[Stored data entries]
*****
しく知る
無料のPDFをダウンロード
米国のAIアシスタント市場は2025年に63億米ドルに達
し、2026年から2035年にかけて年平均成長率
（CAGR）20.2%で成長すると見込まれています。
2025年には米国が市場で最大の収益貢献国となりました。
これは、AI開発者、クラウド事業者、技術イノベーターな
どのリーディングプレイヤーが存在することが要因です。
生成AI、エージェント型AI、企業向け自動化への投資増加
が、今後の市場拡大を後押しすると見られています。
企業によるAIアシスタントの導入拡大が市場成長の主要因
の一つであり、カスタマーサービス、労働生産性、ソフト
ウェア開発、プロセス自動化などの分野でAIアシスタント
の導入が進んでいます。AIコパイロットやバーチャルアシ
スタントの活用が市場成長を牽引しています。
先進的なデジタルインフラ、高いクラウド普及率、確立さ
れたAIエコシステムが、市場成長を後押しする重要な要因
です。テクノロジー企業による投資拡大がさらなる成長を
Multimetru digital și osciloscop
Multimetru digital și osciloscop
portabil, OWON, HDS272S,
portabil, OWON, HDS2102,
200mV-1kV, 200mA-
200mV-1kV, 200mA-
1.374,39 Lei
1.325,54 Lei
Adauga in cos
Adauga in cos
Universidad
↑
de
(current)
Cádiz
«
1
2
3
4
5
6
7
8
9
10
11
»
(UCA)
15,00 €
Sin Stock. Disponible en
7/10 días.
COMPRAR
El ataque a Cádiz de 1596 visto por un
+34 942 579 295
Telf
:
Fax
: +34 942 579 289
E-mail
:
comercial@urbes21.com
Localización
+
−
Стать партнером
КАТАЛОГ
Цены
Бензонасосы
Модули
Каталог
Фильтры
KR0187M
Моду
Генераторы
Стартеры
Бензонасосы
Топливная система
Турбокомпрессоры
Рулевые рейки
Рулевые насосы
*****
◆ ABOUT THIS TASK ◆
Count lines above containing "Cádiz" and report only the total.

◆ EXERCISE RESULT ◆
2